Albertsons terminated its $25 billion (€23.82 billion) bid to merge with Kroger on Wednesday after courts blocked the deal and sued its rival, alleging a breach of contract that led to the deal's demise.
The formal termination ends a two-year effort by the chains to combine that regulators argued would lead to higher prices for shoppers.
Albertsons said it was suing due to Kroger's failure to take 'any and all actions' to get the deal approved.
"Given the recent federal and state court decisions to block our proposed merger with Kroger, we have made the difficult decision to terminate the merger agreement," Albertsons CEO Vivek Sankaran said.
Termination Fee
Albertsons is seeking billions of dollars in damages along with a $600 million (€571.64 billion) termination fee.
Kroger called the claims baseless in a statement and said it will defend against them in court.
"This is clearly an attempt to deflect responsibility following Kroger’s written notification of Albertsons' multiple breaches of the agreement, and to seek payment of the merger’s break fee, to which they are not entitled," a Kroger spokesperson said.
Albertsons operates around 2,300 stores and had alluded to the possibility of store closures and layoffs if the deal was blocked.
However, the company sounded a positive note on Wednesday, touting recent investments in new technology.
Eliminate Competition
Two different courts blocked the deal on Tuesday, siding with federal and state antitrust regulators who moved to stop the deal by arguing that the merger would eliminate competition between the traditional grocery chains, causing higher prices and reducing leverage for unionised workers.
A combined Kroger and Albertsons would have had the second biggest share in the U.S grocery industry with about 11% based on 2023 industry market share information from GlobalData.
Walmart would have continued to hold the top spot with about 17% of the market.
"Walmart, Costco and other grocery giants are the clear winners in this scenario," said Blake Droesch, analyst with eMarketer.
"The merger would have created a formidable grocery competitor to Walmart.

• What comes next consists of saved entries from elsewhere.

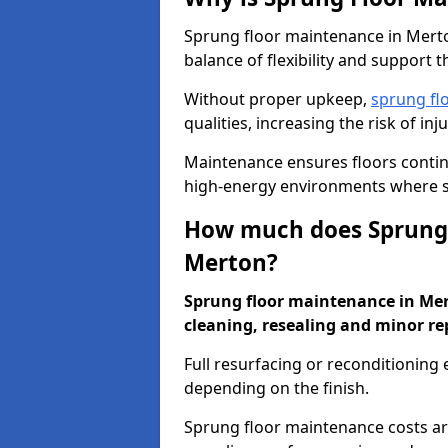
Sprung floor maintenance in Merto
balance of flexibility and support t
Without proper upkeep,
sprung fl
qualities, increasing the risk of i
Maintenance ensures floors conti
high-energy environments where sa
How much does Sprung 
Merton?
Sprung floor maintenance in Mert
cleaning, resealing and minor re
Full resurfacing or reconditioning
depending on the finish.
Sprung floor maintenance costs ar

But without the merger, Walmart remains in a league of its own."
Regulatory Opposition
The deal became a symbol of surging grocery costs and faced fierce regulatory opposition.

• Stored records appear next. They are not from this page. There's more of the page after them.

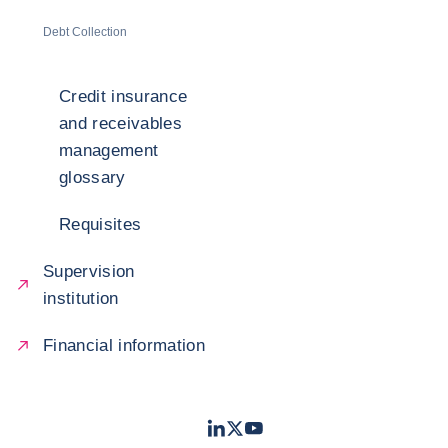
Debt Collection
Credit insurance
and receivables
management
glossary
Requisites
Supervision
institution
Financial information
LinkedIn
Twitter
Youtube
- Coface
- Coface
- Coface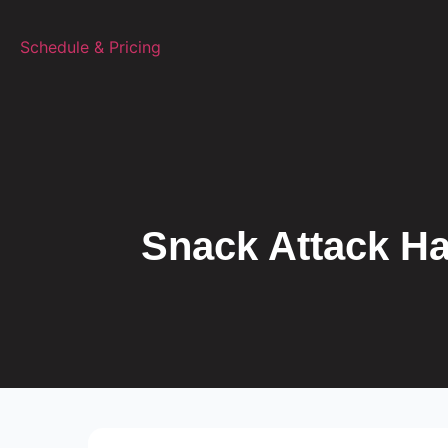
Schedule & Pricing
TALK TO A TRAINER
Snack Attack Ha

U.S. food prices have risen by 25% over the last four years, and while food inflation is showing signs of cooling in 2024, grocery bills remain a concern for shoppers.
The U.S. Federal Trade Commission sued along with attorneys general from eight states and the District of Columbia.
Washington state sued on its own to block the deal.
In both of those cases, judges ruled on Tuesday that the deal would unlawfully decrease competition. Colorado had also sued to block the deal.